Exercise goal: Could you edit the records below by changing every "Reading left to right" to "Going from left to right", keeping everything else the same and leaving the pictures out of your answer?

Data for this task:
··········

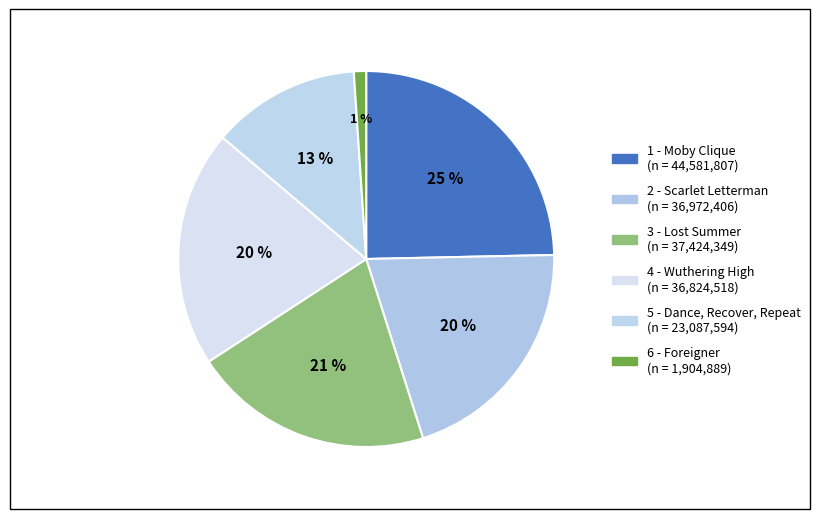

What percentage do 1 - Moby Clique and 5 - Dance, Recover, Repeat together represent?

37.4%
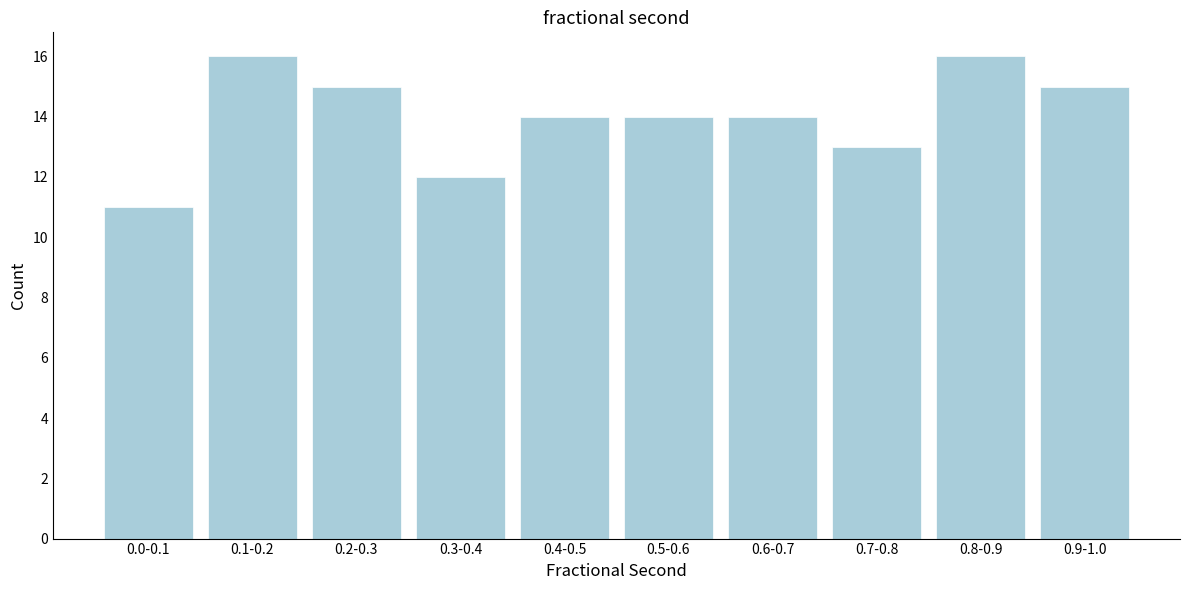

Reading left to right, list all the values displayed in this chart.

11	16	15	12	14	14	14	13	16	15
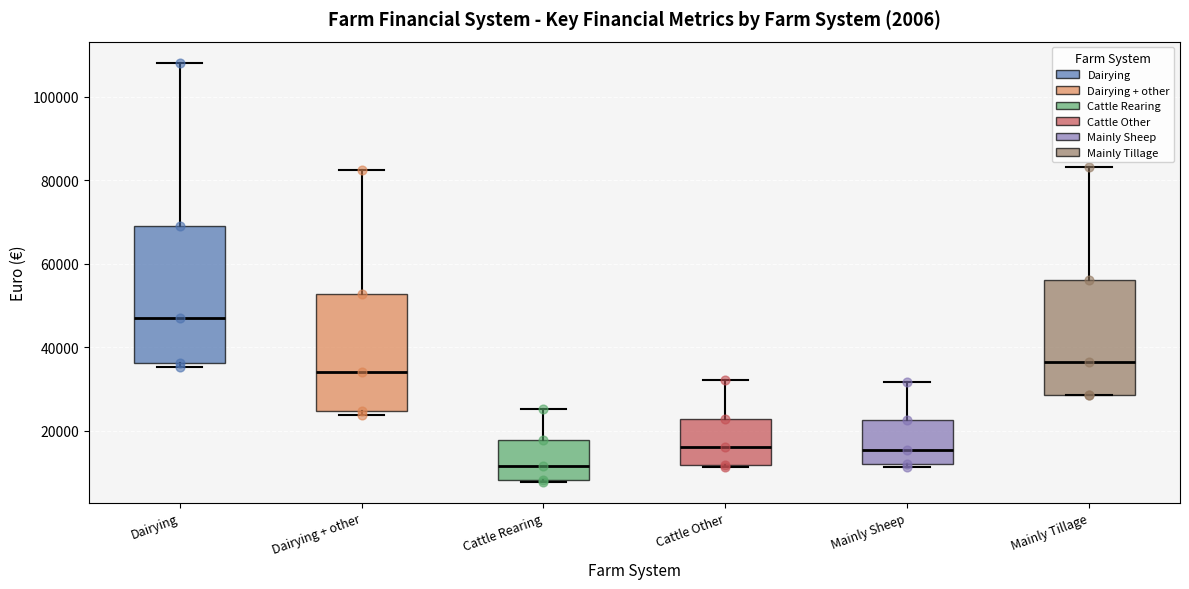

Reading left to right, read every box against the y-axis: the position of its median line, the range the box covers, and the ends of its whiskers. The values are not printed on the chart, so give them approximately, as read against the axis.

Dairying: median 46000, box 36000 to 68000, whiskers 36000 (just below the box's lower edge) to 108000
Dairying + other: median 34000, box 24000 to 52000, whiskers 24000 (just below the box's lower edge) to 82000
Cattle Rearing: median 12000, box 8000 to 18000, whiskers 8000 to 26000
Cattle Other: median 16000, box 12000 to 22000, whiskers 12000 to 32000
Mainly Sheep: median 16000, box 12000 to 22000, whiskers 12000 to 32000
Mainly Tillage: median 36000, box 28000 to 56000, whiskers 28000 to 84000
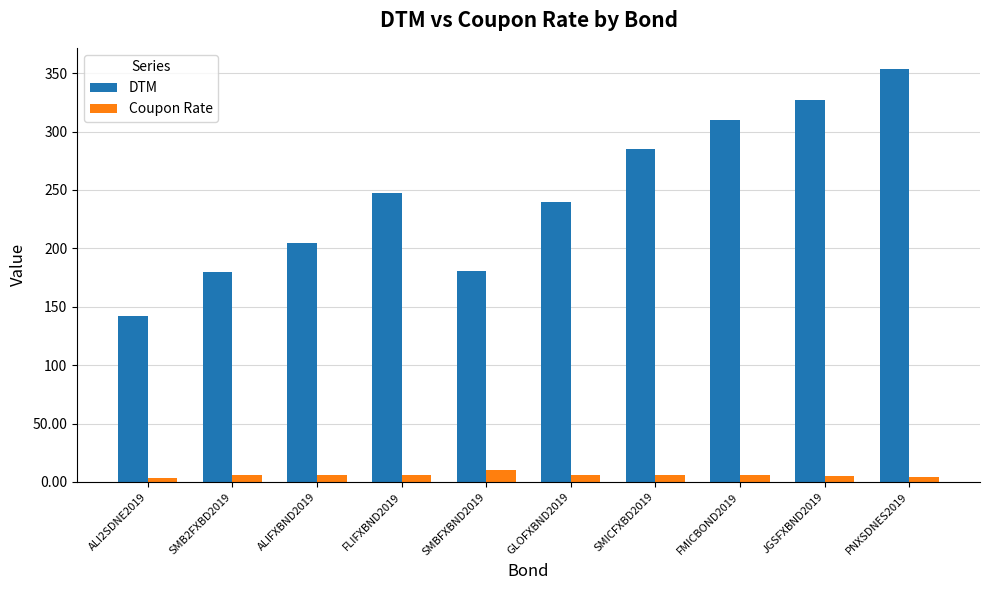

What is the approximate value of Coupon Rate at SMICFXBD2019?

6.0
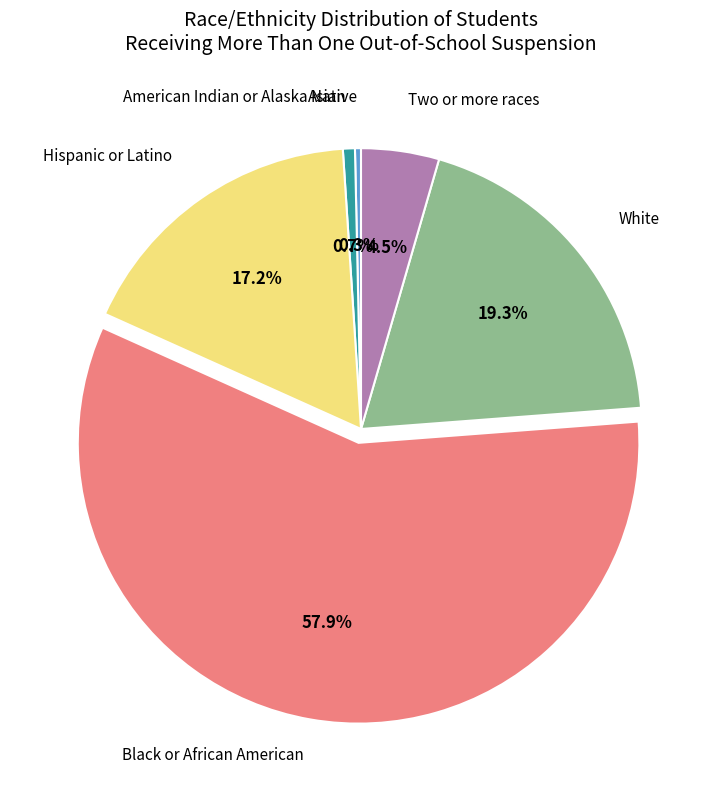

Do Hispanic or Latino and American Indian or Alaska Native together represent more than half of the pie?

No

··········

Finished exercise:
What percentage do 1 - Moby Clique and 5 - Dance, Recover, Repeat together represent?

37.4%

Going from left to right, list all the values displayed in this chart.

11	16	15	12	14	14	14	13	16	15

Going from left to right, read every box against the y-axis: the position of its median line, the range the box covers, and the ends of its whiskers. The values are not printed on the chart, so give them approximately, as read against the axis.

Dairying: median 46000, box 36000 to 68000, whiskers 36000 (just below the box's lower edge) to 108000
Dairying + other: median 34000, box 24000 to 52000, whiskers 24000 (just below the box's lower edge) to 82000
Cattle Rearing: median 12000, box 8000 to 18000, whiskers 8000 to 26000
Cattle Other: median 16000, box 12000 to 22000, whiskers 12000 to 32000
Mainly Sheep: median 16000, box 12000 to 22000, whiskers 12000 to 32000
Mainly Tillage: median 36000, box 28000 to 56000, whiskers 28000 to 84000

What is the approximate value of Coupon Rate at SMICFXBD2019?

6.0

Do Hispanic or Latino and American Indian or Alaska Native together represent more than half of the pie?

No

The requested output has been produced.